▸ Brief
Start at the line that contains "478 561 16188". Repeat it and each line after it, exactly, up to and including the final line of the data.

▸ Dataset extract
________________________________________
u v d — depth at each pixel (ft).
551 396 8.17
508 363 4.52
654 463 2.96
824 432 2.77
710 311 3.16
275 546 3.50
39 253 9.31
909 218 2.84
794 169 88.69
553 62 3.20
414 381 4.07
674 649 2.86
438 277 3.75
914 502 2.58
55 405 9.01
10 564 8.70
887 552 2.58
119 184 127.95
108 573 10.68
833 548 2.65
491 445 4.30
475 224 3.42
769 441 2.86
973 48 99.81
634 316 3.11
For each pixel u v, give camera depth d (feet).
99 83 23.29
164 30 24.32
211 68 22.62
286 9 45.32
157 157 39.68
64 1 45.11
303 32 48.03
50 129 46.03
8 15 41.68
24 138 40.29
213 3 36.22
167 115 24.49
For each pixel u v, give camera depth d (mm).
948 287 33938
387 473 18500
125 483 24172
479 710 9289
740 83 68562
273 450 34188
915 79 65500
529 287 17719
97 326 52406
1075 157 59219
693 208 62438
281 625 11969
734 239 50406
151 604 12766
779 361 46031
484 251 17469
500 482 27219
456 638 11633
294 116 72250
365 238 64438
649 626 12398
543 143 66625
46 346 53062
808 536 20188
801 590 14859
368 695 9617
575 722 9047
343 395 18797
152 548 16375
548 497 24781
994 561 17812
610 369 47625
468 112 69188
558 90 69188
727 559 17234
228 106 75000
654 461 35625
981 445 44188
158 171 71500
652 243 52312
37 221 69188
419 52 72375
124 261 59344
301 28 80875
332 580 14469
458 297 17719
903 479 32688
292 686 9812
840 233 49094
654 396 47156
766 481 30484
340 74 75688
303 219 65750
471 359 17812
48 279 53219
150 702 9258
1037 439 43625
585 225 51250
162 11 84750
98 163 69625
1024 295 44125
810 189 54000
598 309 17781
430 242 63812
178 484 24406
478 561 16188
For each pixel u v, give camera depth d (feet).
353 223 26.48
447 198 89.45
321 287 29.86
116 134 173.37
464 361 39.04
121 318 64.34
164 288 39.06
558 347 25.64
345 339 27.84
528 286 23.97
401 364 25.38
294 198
________________________________________
▸ Answer to the exercise
478 561 16188
For each pixel u v, give camera depth d (feet).
353 223 26.48
447 198 89.45
321 287 29.86
116 134 173.37
464 361 39.04
121 318 64.34
164 288 39.06
558 347 25.64
345 339 27.84
528 286 23.97
401 364 25.38
294 198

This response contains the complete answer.